WHAT THE TASK REQUIRES – The entries are to be given back verbatim; no picture is to be copied.

INPUT DATA –

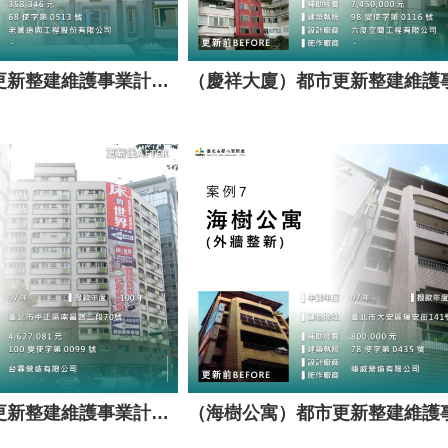
（弘英別墅）都市更新整建維護事業計畫案（套餐A）
（國都大樓）都市更新整建維護事業計畫案（套餐A）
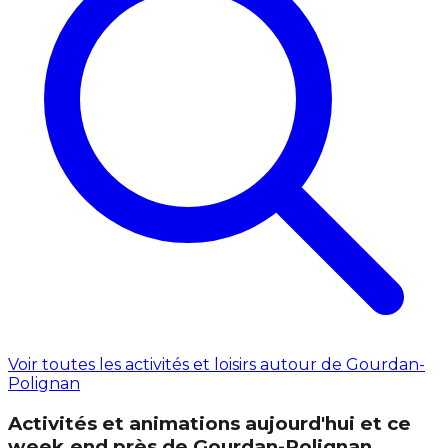
Voir toutes les activités et loisirs autour de Gourdan-
Polignan
Activités et animations aujourd'hui et ce
week‑end près de Gourdan-Polignan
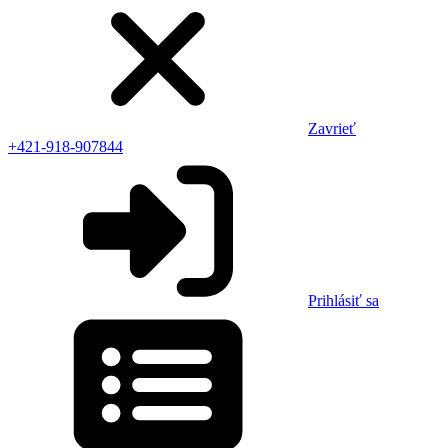
Zavrieť
+421-918-907844
Prihlásiť sa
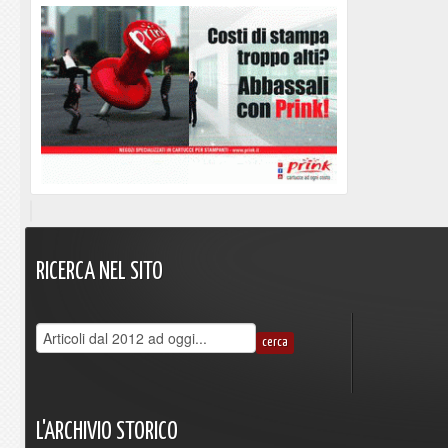
RICERCA
NEL
SITO
L'ARCHIVIO
STORICO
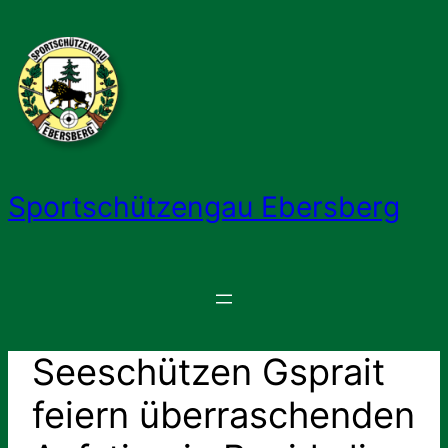
Zum
Inhalt
springen
Sportschützengau Ebersberg
Seeschützen Gsprait
feiern überraschenden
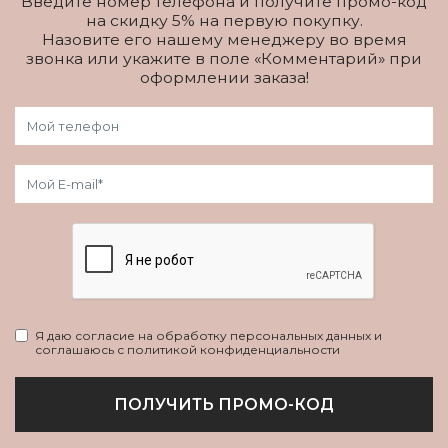
Введите номер телефона и получите промо-код
на скидку 5% на первую покупку.
Назовите его нашему менеджеру во время
звонка или укажите в поле «Комментарий» при
оформлении заказа!
Я даю согласие на обработку персональных данных и
соглашаюсь с политикой конфиденциальности
ПОЛУЧИТЬ ПРОМО-КОД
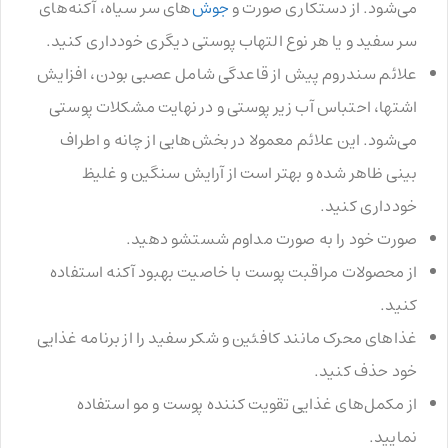
می‌شود. از دستکاری صورت و
جوش‌
های سر سیاه، آکنه‌های
سر سفید و یا هر نوع التهاب پوستی دیگری خودداری کنید.
علائم سندروم پیش از قاعدگی شامل عصبی بودن، افزایش
اشتها، احتباس آب زیر پوستی و در نهایت مشکلات پوستی
می‌شود. این علائم معمولا در بخش‌هایی از چانه و اطراف
بینی ظاهر شده و بهتر است از آرایش سنگین و غلیظ
خودداری کنید.
صورت خود را به صورت مداوم شستشو دهید.
از محصولات مراقبت پوست با خاصیت بهبود آکنه استفاده
کنید.
غذاهای محرک مانند کافئین و شکر سفید را از برنامه غذایی
خود حذف کنید.
از مکمل‌های غذایی تقویت کننده پوست و مو استفاده
نمایید.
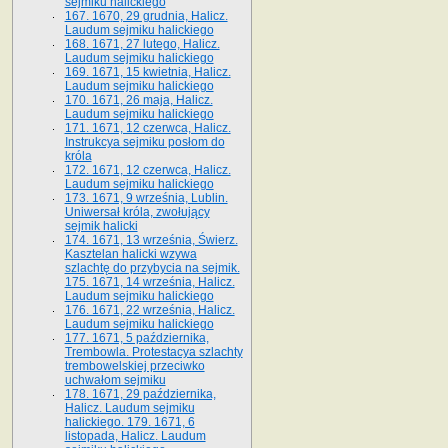
sejmiku halickiego
167. 1670, 29 grudnia, Halicz.
Laudum sejmiku halickiego
168. 1671, 27 lutego, Halicz.
Laudum sejmiku halickiego
169. 1671, 15 kwietnia, Halicz.
Laudum sejmiku halickiego
170. 1671, 26 maja, Halicz.
Laudum sejmiku halickiego
171. 1671, 12 czerwca, Halicz.
Instrukcya sejmiku posłom do
króla
172. 1671, 12 czerwca, Halicz.
Laudum sejmiku halickiego
173. 1671, 9 września, Lublin.
Uniwersał króla, zwołujący
sejmik halicki
174. 1671, 13 września, Świerz.
Kasztelan halicki wzywa
szlachtę do przybycia na sejmik.
175. 1671, 14 września, Halicz.
Laudum sejmiku halickiego
176. 1671, 22 września, Halicz.
Laudum sejmiku halickiego
177. 1671, 5 października,
Trembowla. Protestacya szlachty
trembowelskiej przeciwko
uchwałom sejmiku
178. 1671, 29 października,
Halicz. Laudum sejmiku
halickiego. 179. 1671, 6
listopada, Halicz. Laudum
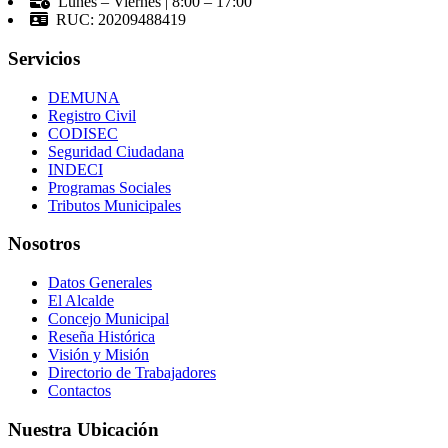
Lunes – Viernes | 8:00 – 17:00
RUC: 20209488419
Servicios
DEMUNA
Registro Civil
CODISEC
Seguridad Ciudadana
INDECI
Programas Sociales
Tributos Municipales
Nosotros
Datos Generales
El Alcalde
Concejo Municipal
Reseña Histórica
Visión y Misión
Directorio de Trabajadores
Contactos
Nuestra Ubicación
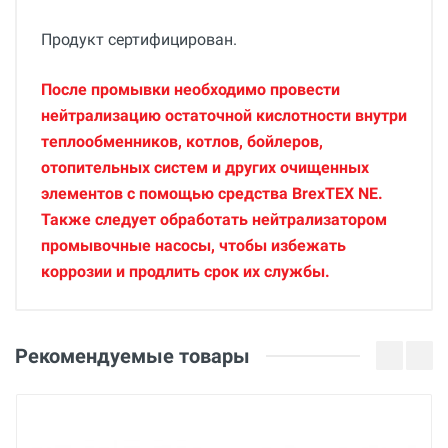
Продукт сертифицирован.
После промывки необходимо провести
нейтрализацию остаточной кислотности внутри
теплообменников, котлов, бойлеров,
отопительных систем и других очищенных
элементов с помощью средства BrexTEX NE.
Также следует обработать нейтрализатором
промывочные насосы, чтобы избежать
коррозии и продлить срок их службы.
Общие
Добавьте свой отзыв
Гарантия
Оценка
Рекомендуемые товары
36 месяцев
Вес
Ваше имя
5 кг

ANSWER TO THIS EXERCISE –
（弘英別墅）都市更新整建維護事業計畫案（套餐A）
（國都大樓）都市更新整建維護事業計畫案（套餐A）
Voir toutes les activités et loisirs autour de Gourdan-
Polignan
Activités et animations aujourd'hui et ce
week‑end près de Gourdan-Polignan
Zavrieť
+421-918-907844
Prihlásiť sa
RICERCA
NEL
SITO
L'ARCHIVIO
STORICO
Zum
Inhalt
springen
Sportschützengau Ebersberg
Seeschützen Gsprait
feiern überraschenden
Введите номер телефона и получите промо-код
на скидку 5% на первую покупку.
Назовите его нашему менеджеру во время
звонка или укажите в поле «Комментарий» при
оформлении заказа!
Я даю согласие на обработку персональных данных и
соглашаюсь с политикой конфиденциальности
ПОЛУЧИТЬ ПРОМО-КОД
می‌شود. از دستکاری صورت و
جوش‌
های سر سیاه، آکنه‌های
سر سفید و یا هر نوع التهاب پوستی دیگری خودداری کنید.
علائم سندروم پیش از قاعدگی شامل عصبی بودن، افزایش
اشتها، احتباس آب زیر پوستی و در نهایت مشکلات پوستی
می‌شود. این علائم معمولا در بخش‌هایی از چانه و اطراف
بینی ظاهر شده و بهتر است از آرایش سنگین و غلیظ
خودداری کنید.
صورت خود را به صورت مداوم شستشو دهید.
از محصولات مراقبت پوست با خاصیت بهبود آکنه استفاده
کنید.
غذاهای محرک مانند کافئین و شکر سفید را از برنامه غذایی
خود حذف کنید.
از مکمل‌های غذایی تقویت کننده پوست و مو استفاده
نمایید.
sejmiku halickiego
167. 1670, 29 grudnia, Halicz.
Laudum sejmiku halickiego
168. 1671, 27 lutego, Halicz.
Laudum sejmiku halickiego
169. 1671, 15 kwietnia, Halicz.
Laudum sejmiku halickiego
170. 1671, 26 maja, Halicz.
Laudum sejmiku halickiego
171. 1671, 12 czerwca, Halicz.
Instrukcya sejmiku posłom do
króla
172. 1671, 12 czerwca, Halicz.
Laudum sejmiku halickiego
173. 1671, 9 września, Lublin.
Uniwersał króla, zwołujący
sejmik halicki
174. 1671, 13 września, Świerz.
Kasztelan halicki wzywa
szlachtę do przybycia na sejmik.
175. 1671, 14 września, Halicz.
Laudum sejmiku halickiego
176. 1671, 22 września, Halicz.
Laudum sejmiku halickiego
177. 1671, 5 października,
Trembowla. Protestacya szlachty
trembowelskiej przeciwko
uchwałom sejmiku
178. 1671, 29 października,
Halicz. Laudum sejmiku
halickiego. 179. 1671, 6
listopada, Halicz. Laudum
Lunes – Viernes | 8:00 – 17:00
RUC: 20209488419
Servicios
DEMUNA
Registro Civil
CODISEC
Seguridad Ciudadana
INDECI
Programas Sociales
Tributos Municipales
Nosotros
Datos Generales
El Alcalde
Concejo Municipal
Reseña Histórica
Visión y Misión
Directorio de Trabajadores
Contactos
Nuestra Ubicación
Продукт сертифицирован.
После промывки необходимо провести
нейтрализацию остаточной кислотности внутри
теплообменников, котлов, бойлеров,
отопительных систем и других очищенных
элементов с помощью средства BrexTEX NE.
Также следует обработать нейтрализатором
промывочные насосы, чтобы избежать
коррозии и продлить срок их службы.
Общие
Добавьте свой отзыв
Гарантия
Оценка
Рекомендуемые товары
36 месяцев
Вес
Ваше имя
5 кг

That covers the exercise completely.